Dans ce contexte, l'OMPI serait en quelque sorte un "noeud principal" dans un réseau de centres d'information relative au droit d'auteur, dont certains administrés par les pouvoirs publics (par l'intermédiaire de l'office ou de l'institut national de la propriété intellectuelle), et d'autres détenus par des organismes privés. Les réseaux pourraient compter d'autres noeuds principaux ou à haut niveau. Ces noeuds auraient la responsabilité du fonctionnement du réseau, de ses opérations et de l'intégrité des données. Ce WIPOnet "droit d'auteur" pourrait constituer l'interface avec des réseaux du même ordre, notamment quand il existe déjà une base de données extérieure de haute qualité sur les droits pour, par exemple, un support spécialisé. Il existe actuellement d'importantes bases de données consacrées aux droits sur les films, les contenus imprimés et la musique, mais aucune n'est à ce stade vraiment mondiale.
Ces noeuds principaux, qui contiendraient des données relatives aux droits concernant toutes les catégories d'oeuvres protégées par le droit d'auteur et les droits connexes, pourraient, le cas échéant, servir d'agent accordant des licences.

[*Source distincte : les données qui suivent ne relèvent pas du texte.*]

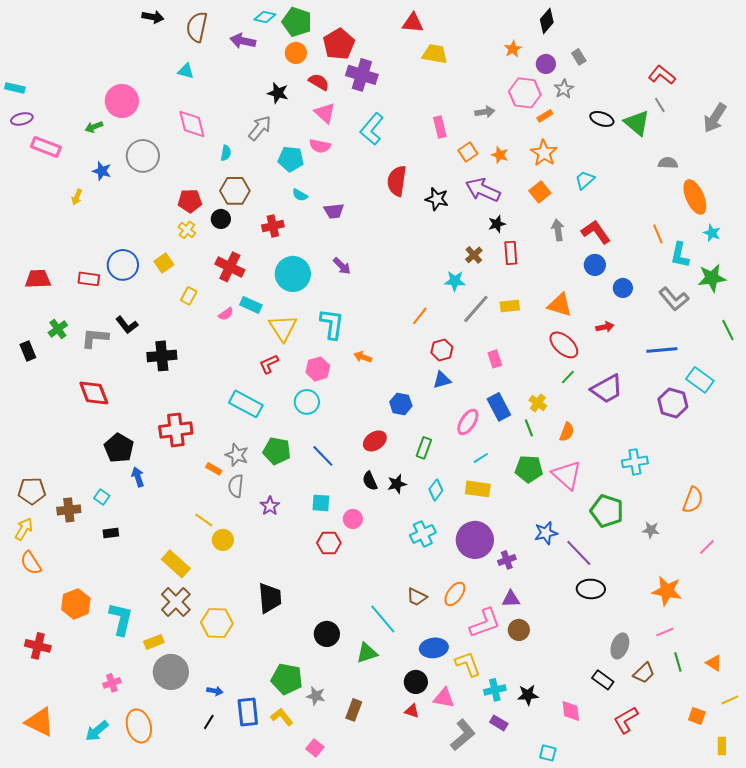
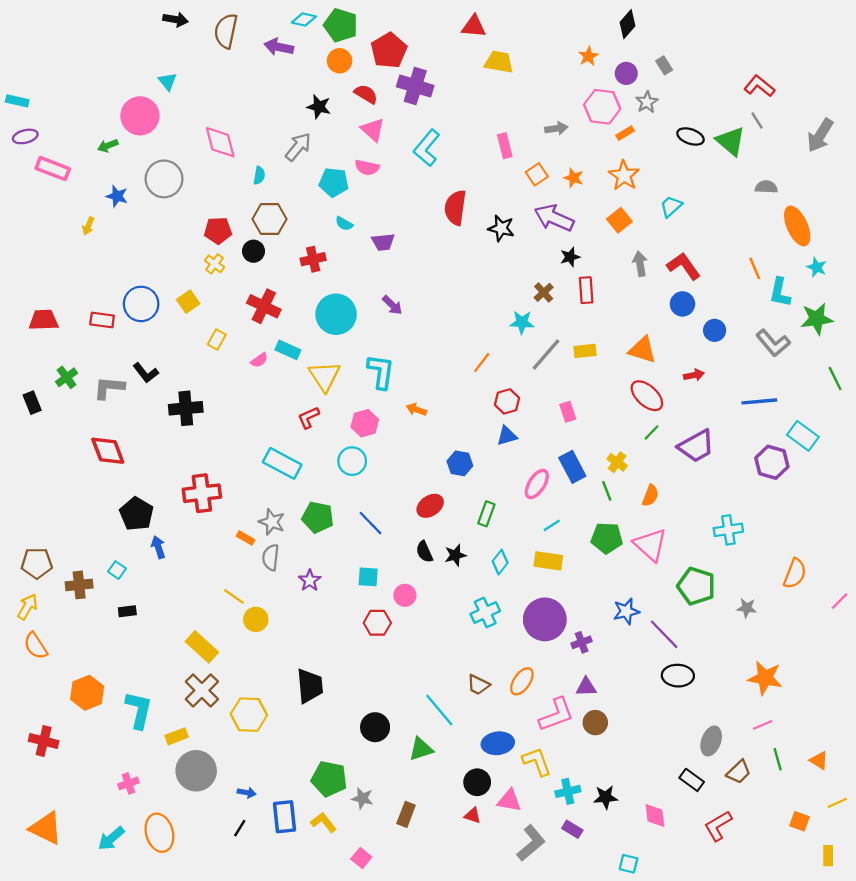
cyan triangle: (186, 71) -> (167, 81), moved, turned 36
pink line: (707, 547) -> (840, 601), moved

Un logiciel serait aussi fourni pour créer des noeuds nationaux dans tous les pays intéressés. Il pourrait s'agir simplement d'un programme entièrement compatible, sécurisé, qui fonctionnerait au sein de logiciels de navigation standard tels qu'Internet Explorer ou Netscape Navigator.

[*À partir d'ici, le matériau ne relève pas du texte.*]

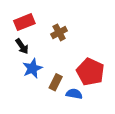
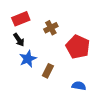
red pentagon: (90, 72) -> (78, 47), moved
blue semicircle: (74, 94) -> (79, 86), moved

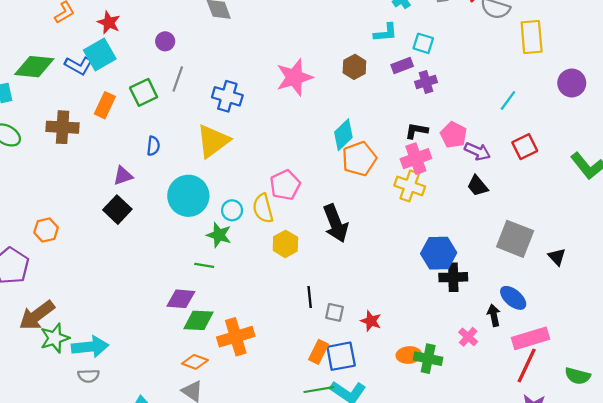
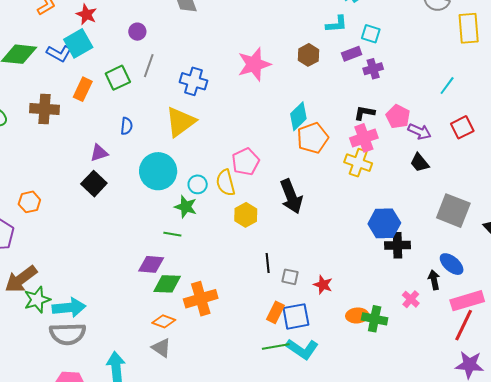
gray semicircle: (88, 376) -> (68, 334), size x1.8

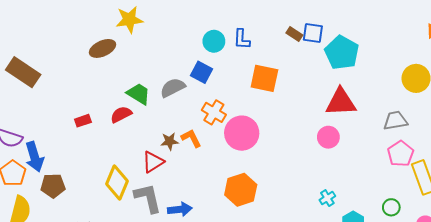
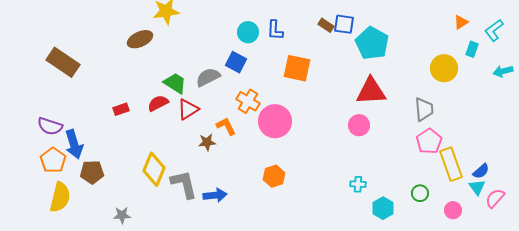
gray trapezoid: (395, 121) -> (424, 109), turned 95
brown star: (170, 141) -> (207, 142), moved
red triangle: (153, 162) -> (188, 109), moved
orange hexagon: (241, 190) -> (274, 176), size x0.7
cyan cross: (327, 198) -> (358, 184), turned 35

Les noeuds nationaux seraient chargés de rassembler des données relatives aux droits à l'échelon national (comme cela se fait généralement pour les droits de propriété industrielle), et, le cas échéant, de mettre les oeuvres à disposition pour concession de licences à d'autres membres du réseau, leur permettant ainsi d'être connues et accessibles dans le monde entier. Ils fourniraient également une information sur les contenus étrangers et, là aussi, offriraient le cas échéant des solutions d'octroi de licence. Naturellement, selon les conditions propres à chaque pays, les noeuds nationaux pourraient faire appel à des entreprises et partenaires privés, tels que les fournisseurs de contenu.
Outre ses autres fonctions, le noeud principal pourrait proposer d'accueillir une partie des données nécessaires au fonctionnement de certains noeuds nationaux, à titre temporaire ou durable. Il pourrait également servir de système de sauvegarde en cas de perte de données.
Les titulaires de droits et les utilisateurs pourraient se relier à ce réseau à l'échelon national ou, le cas échéant, par l'intermédiaire d'un noeud principal. Ils seraient à même d'ajouter des données relatives à leurs oeuvres et à leurs droits, tandis que les utilisateurs obtiendraient facilement une information sur les oeuvres et les droits existants et seraient en mesure, dans bien des cas, d'obtenir des licences d'utilisation de ces oeuvres dans leur propre pays, par exemple pour créer des productions multimédias.
À notre avis, l'OMPI a sans conteste les connaissances, le savoir-faire et une grande partie des ressources nécessaires pour atteindre ces objectifs et faire du commerce électronique du droit d'auteur une réalité pour les créateurs et les utilisateurs dans tous les pays. En outre, elle est la mieux placée de toutes les organisations à cet effet.